Life has been spinning, crazy, spiralling...I have felt lost and just not myself. Finally, the doctor has decided that I need to take something for what seems to be post-natal depression. This is not something that has been easy for me, not one little bit. I always thought I was strong, I always thought I could handle anything, I always thought that if something was wrong with me I could get 'better' on my own. Apparently its not that easy. I'm thankful for the understanding and explanation of what is happening to me. I'm not just turning into a horrible person, someone that I wouldn't even like to spend time with. There's a reason. And I'll be okay. Its just gonna take a bit of time.

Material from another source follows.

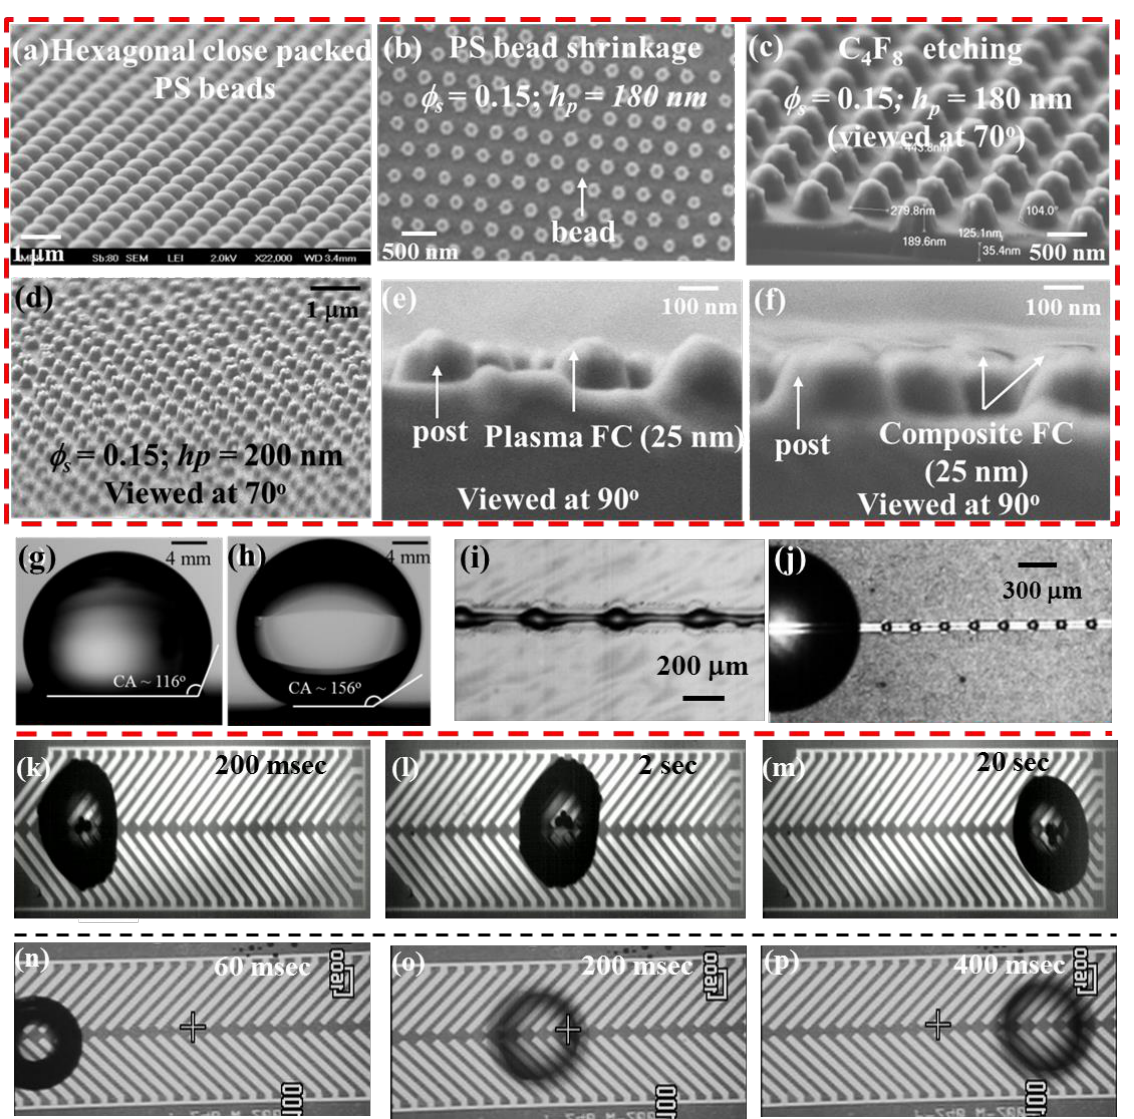
Figure 3. ( a – f ) Steps involved in the nano-texturing of a DMF micro-chip using soft-lithography (reproduced with permission from [49]); ( g , h ) a 5-µL de-ionized water droplet over a hydrophobic and a superhydrophobic (SH) surface; ( i,j ) micrograph showing the performance of L-DEP over a hydrophobic and a SH surface; ( k – m ) a 1-µL PCR droplet during D-DEP actuation over a hydrophobic surface; ( n – p ) a 1-µL PCR droplet during D-DEP over a SH surface. FC,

Big week teeth-wise for me, had an appointment with the oral surgeon about my wisdom teeth. Looks like I'll be having all four of my wisdom teeth taken out in a few weeks. Sound like fun? I think not. Have to have this done before i can get my braces on, so that'll be done a few weeks after that. Full on. Anyone wanna place bets on how much I've spent on my damn teeth in the last nine years? Bet no one would even go close...
Two weeks till Master Cooper turns 4. I cannot believe it. Where has the time gone??? We're having his birthday party at the fire station, its gonna be a hit. I've been busy making (well, trying to make, haven't finished yet!) invitations. You like?
Other news, Georgie is no longer going to daycare on a Thursday with Cooper. I finally made a decision that the $70 a day I was being charged by ABC was just ridiculous, so gave notice last week and Thursday was her last day. I've spent two days this week in tears about it, I feel guilty for pulling her out especially knowing that she loves it. I am caught in the middle, I keep thinking I've made the right decision, but then I go and get the guilts again and I'm not so sure. ABC have also notified that as of next year all children must be enrolled a minimum of two days per week, which I'm not prepared to do for Georgia right now. I think one day a week is enough for her to socialise, two days a week while I'm at home, what would be the point? Leave me a comment, tell me what you think. Have i done the right thing?
A pic of my kidlets to finish off, god its a crackup trying to get a shot of all three of them looking at the camera at the same time! This was the best I could do.